Destinations

A Destination is the location where customer data is delivered. You configure Destinations
at the Organization level. While significant and frequent in use, Destinations are not always
required. For example, when testing, you might download output as opposed to pushing it to a
Destination. In another scenario, with Chained Flows, there are occasions when the first segments
are not pushed to a Destination; only the Final segment, which contains the requested output.

Add a Destination

destinations primary

To add a Destination:

  1. From the left navigation pane at the Organization level, click Destinations.

  2. From the top right of the Destinations page, click the Add a Destination icon or plus (+) symbol.

  3. From the New Destination page that now appears, enter text in the Name field.
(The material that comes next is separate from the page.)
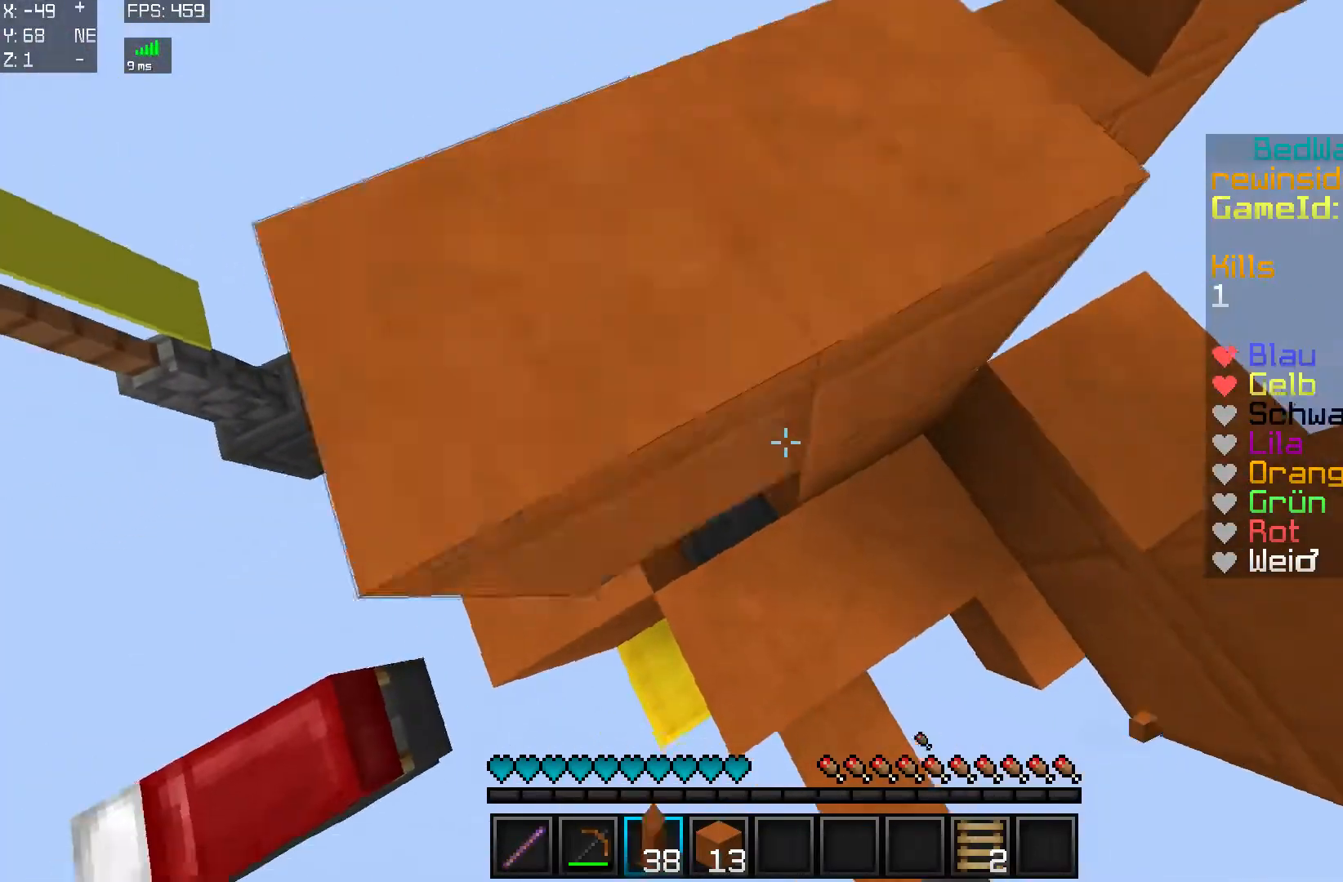
{"keys": [], "mouse": [], "events": [[50, "mouse_right", "up"], [150, "w", "down"], [351, "a", "up"], [401, "d", "down"], [451, "d", "up"], [451, "w", "up"]]}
  4. Use the drop-down arrow to select a Type, choosing from Azure, S3 or SFTP.

    Azure Destination type allows to deliver data to Azure Blob Storage.

    An S3 bucket is an AWS service that serves many purposes. In this case, it serves as a storage
    location.

    Similarly, the SFTP is another vehicle by which you may transfer and store data.

  5. Ignore or clear the Active checkbox.

    The Active checkbox is selected by default. If you clear this checkbox, no data will be
    pushed to this Destination. Clearing the Active checkbox provides a method to maintain
    the Destination while not pushing data to it. You can render a Destination inactive
    to avoid any data being pushed to this location.

  6. Choose File Type or keep Individual Files default value.

    The option is not available for Azure and SFTP destination types, Individual Files value is used by default.

  7. Choose a File.

    To further understand the context of Destinations relative to file types, it is important
    to realize that you can retrieve four kinds of data via an Import.IO web data extraction:
    • The actual dataset

    • Statistics specific to the crawl run and extraction

    • Pages, which represent the web pages that the browser rendered when accessing the websites to extract data.

    • Downloaded files/images (if configured in the Extractor).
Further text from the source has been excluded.